** Supplied data follows **

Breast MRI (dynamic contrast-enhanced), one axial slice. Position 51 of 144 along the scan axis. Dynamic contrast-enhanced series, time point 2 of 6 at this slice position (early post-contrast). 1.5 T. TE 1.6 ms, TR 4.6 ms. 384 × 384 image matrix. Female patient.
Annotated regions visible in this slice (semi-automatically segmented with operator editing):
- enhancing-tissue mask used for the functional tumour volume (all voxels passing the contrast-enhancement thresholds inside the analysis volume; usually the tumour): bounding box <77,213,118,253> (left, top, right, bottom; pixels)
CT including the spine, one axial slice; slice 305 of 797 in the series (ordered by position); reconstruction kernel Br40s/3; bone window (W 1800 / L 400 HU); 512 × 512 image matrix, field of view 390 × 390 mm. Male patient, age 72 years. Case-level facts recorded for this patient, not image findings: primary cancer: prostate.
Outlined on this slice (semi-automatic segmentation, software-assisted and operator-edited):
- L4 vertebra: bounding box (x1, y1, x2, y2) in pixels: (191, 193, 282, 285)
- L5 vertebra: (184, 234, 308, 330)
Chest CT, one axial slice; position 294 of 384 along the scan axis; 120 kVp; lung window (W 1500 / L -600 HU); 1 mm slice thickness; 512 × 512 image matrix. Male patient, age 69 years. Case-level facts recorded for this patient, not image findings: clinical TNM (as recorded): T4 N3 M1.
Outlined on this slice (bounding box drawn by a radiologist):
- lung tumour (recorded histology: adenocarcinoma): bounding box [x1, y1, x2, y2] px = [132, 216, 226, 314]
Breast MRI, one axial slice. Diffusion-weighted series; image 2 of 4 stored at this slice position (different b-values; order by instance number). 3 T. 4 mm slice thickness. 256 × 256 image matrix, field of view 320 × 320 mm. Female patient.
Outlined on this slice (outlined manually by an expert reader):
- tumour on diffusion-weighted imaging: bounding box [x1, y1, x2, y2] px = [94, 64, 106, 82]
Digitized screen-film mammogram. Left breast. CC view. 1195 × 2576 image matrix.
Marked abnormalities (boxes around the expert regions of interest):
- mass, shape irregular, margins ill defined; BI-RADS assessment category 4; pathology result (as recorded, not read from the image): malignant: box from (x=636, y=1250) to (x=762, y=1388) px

** End of Supplied data **
** Supplied data follows **

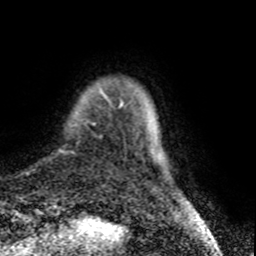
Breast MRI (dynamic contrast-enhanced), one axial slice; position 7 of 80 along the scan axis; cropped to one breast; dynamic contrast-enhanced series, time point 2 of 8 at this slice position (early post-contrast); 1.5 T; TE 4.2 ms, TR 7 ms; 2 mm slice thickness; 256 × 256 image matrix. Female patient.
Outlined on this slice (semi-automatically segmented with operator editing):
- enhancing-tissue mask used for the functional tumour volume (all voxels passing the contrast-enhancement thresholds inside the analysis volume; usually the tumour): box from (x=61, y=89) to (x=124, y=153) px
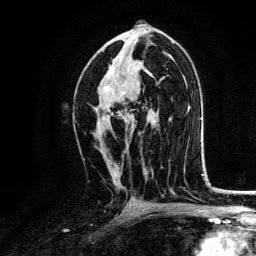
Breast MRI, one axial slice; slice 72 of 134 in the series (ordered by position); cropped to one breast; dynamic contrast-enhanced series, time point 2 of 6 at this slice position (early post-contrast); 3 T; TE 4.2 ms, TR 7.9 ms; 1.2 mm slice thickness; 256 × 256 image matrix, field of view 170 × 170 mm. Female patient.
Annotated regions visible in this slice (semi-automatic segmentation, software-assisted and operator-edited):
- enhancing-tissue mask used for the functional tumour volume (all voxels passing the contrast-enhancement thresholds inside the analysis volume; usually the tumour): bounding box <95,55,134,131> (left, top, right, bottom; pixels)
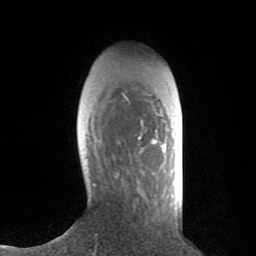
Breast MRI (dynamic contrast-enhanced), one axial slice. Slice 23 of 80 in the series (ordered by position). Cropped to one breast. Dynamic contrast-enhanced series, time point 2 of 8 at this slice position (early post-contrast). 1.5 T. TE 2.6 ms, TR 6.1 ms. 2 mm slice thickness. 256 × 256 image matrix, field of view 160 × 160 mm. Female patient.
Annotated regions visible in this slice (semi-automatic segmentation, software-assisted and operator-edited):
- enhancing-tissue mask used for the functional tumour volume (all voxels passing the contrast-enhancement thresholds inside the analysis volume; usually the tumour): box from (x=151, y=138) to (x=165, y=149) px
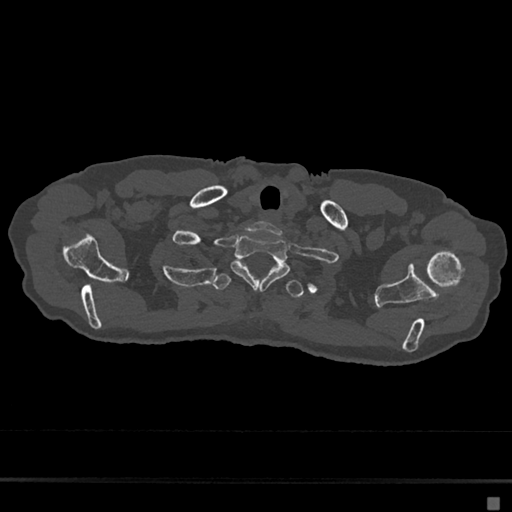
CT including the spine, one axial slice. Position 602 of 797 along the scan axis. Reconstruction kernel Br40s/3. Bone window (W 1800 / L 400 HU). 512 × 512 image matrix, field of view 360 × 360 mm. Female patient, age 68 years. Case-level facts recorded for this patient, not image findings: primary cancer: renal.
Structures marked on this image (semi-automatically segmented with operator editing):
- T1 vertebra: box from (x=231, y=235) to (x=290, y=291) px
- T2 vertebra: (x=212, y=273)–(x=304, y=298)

** End of Supplied data **

Task >> Every line above with the word "usually" is to be copied out.

Response area >>
- enhancing-tissue mask used for the functional tumour volume (all voxels passing the contrast-enhancement thresholds inside the analysis volume; usually the tumour): bounding box <77,213,118,253> (left, top, right, bottom; pixels)
- enhancing-tissue mask used for the functional tumour volume (all voxels passing the contrast-enhancement thresholds inside the analysis volume; usually the tumour): box from (x=61, y=89) to (x=124, y=153) px
- enhancing-tissue mask used for the functional tumour volume (all voxels passing the contrast-enhancement thresholds inside the analysis volume; usually the tumour): bounding box <95,55,134,131> (left, top, right, bottom; pixels)
- enhancing-tissue mask used for the functional tumour volume (all voxels passing the contrast-enhancement thresholds inside the analysis volume; usually the tumour): box from (x=151, y=138) to (x=165, y=149) px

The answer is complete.